### Extracted information
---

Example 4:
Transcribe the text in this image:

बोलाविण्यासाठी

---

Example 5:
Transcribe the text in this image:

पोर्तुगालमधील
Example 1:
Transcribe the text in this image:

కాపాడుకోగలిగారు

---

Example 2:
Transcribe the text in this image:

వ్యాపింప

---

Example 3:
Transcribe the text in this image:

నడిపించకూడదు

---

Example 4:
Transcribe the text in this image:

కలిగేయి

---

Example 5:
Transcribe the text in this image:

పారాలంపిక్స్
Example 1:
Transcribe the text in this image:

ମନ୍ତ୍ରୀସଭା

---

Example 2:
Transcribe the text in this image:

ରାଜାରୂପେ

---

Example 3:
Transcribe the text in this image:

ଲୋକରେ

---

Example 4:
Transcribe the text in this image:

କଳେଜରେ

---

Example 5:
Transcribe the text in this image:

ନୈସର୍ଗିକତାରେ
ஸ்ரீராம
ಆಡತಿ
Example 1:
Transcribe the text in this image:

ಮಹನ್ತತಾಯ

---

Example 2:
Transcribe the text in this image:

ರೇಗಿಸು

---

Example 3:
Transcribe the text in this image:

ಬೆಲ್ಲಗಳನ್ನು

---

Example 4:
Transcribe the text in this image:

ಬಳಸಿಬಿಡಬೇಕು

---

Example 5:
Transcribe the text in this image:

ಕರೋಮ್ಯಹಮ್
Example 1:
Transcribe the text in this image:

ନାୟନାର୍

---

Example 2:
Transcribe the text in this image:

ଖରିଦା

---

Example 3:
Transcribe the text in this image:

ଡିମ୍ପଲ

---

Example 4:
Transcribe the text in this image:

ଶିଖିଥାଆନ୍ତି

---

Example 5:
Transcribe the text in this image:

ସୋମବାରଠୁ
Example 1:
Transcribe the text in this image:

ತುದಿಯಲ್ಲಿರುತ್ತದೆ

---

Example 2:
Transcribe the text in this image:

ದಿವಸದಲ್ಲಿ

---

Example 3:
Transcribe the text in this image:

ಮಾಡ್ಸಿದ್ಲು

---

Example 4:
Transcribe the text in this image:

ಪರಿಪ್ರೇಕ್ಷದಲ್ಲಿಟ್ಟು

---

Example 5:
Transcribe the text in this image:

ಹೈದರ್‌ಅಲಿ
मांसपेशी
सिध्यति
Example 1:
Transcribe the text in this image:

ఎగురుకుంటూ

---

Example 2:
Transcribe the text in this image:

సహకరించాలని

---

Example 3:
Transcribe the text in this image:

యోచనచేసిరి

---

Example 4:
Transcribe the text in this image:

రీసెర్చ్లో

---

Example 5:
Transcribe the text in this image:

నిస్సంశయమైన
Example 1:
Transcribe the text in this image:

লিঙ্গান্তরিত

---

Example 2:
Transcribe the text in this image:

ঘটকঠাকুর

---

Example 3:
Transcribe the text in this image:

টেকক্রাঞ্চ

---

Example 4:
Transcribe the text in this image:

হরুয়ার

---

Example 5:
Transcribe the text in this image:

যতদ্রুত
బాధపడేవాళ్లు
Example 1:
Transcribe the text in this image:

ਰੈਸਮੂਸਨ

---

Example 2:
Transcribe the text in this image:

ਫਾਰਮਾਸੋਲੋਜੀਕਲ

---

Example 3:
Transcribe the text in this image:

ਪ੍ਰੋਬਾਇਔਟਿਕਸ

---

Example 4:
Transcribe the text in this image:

### Work task
Repeat the material in full, exactly as it stands.

### Exercise output
---

Example 4:
Transcribe the text in this image:

बोलाविण्यासाठी

---

Example 5:
Transcribe the text in this image:

पोर्तुगालमधील
Example 1:
Transcribe the text in this image:

కాపాడుకోగలిగారు

---

Example 2:
Transcribe the text in this image:

వ్యాపింప

---

Example 3:
Transcribe the text in this image:

నడిపించకూడదు

---

Example 4:
Transcribe the text in this image:

కలిగేయి

---

Example 5:
Transcribe the text in this image:

పారాలంపిక్స్
Example 1:
Transcribe the text in this image:

ମନ୍ତ୍ରୀସଭା

---

Example 2:
Transcribe the text in this image:

ରାଜାରୂପେ

---

Example 3:
Transcribe the text in this image:

ଲୋକରେ

---

Example 4:
Transcribe the text in this image:

କଳେଜରେ

---

Example 5:
Transcribe the text in this image:

ନୈସର୍ଗିକତାରେ
ஸ்ரீராம
ಆಡತಿ
Example 1:
Transcribe the text in this image:

ಮಹನ್ತತಾಯ

---

Example 2:
Transcribe the text in this image:

ರೇಗಿಸು

---

Example 3:
Transcribe the text in this image:

ಬೆಲ್ಲಗಳನ್ನು

---

Example 4:
Transcribe the text in this image:

ಬಳಸಿಬಿಡಬೇಕು

---

Example 5:
Transcribe the text in this image:

ಕರೋಮ್ಯಹಮ್
Example 1:
Transcribe the text in this image:

ନାୟନାର୍

---

Example 2:
Transcribe the text in this image:

ଖରିଦା

---

Example 3:
Transcribe the text in this image:

ଡିମ୍ପଲ

---

Example 4:
Transcribe the text in this image:

ଶିଖିଥାଆନ୍ତି

---

Example 5:
Transcribe the text in this image:

ସୋମବାରଠୁ
Example 1:
Transcribe the text in this image:

ತುದಿಯಲ್ಲಿರುತ್ತದೆ

---

Example 2:
Transcribe the text in this image:

ದಿವಸದಲ್ಲಿ

---

Example 3:
Transcribe the text in this image:

ಮಾಡ್ಸಿದ್ಲು

---

Example 4:
Transcribe the text in this image:

ಪರಿಪ್ರೇಕ್ಷದಲ್ಲಿಟ್ಟು

---

Example 5:
Transcribe the text in this image:

ಹೈದರ್‌ಅಲಿ
मांसपेशी
सिध्यति
Example 1:
Transcribe the text in this image:

ఎగురుకుంటూ

---

Example 2:
Transcribe the text in this image:

సహకరించాలని

---

Example 3:
Transcribe the text in this image:

యోచనచేసిరి

---

Example 4:
Transcribe the text in this image:

రీసెర్చ్లో

---

Example 5:
Transcribe the text in this image:

నిస్సంశయమైన
Example 1:
Transcribe the text in this image:

লিঙ্গান্তরিত

---

Example 2:
Transcribe the text in this image:

ঘটকঠাকুর

---

Example 3:
Transcribe the text in this image:

টেকক্রাঞ্চ

---

Example 4:
Transcribe the text in this image:

হরুয়ার

---

Example 5:
Transcribe the text in this image:

যতদ্রুত
బాధపడేవాళ్లు
Example 1:
Transcribe the text in this image:

ਰੈਸਮੂਸਨ

---

Example 2:
Transcribe the text in this image:

ਫਾਰਮਾਸੋਲੋਜੀਕਲ

---

Example 3:
Transcribe the text in this image:

ਪ੍ਰੋਬਾਇਔਟਿਕਸ

---

Example 4:
Transcribe the text in this image:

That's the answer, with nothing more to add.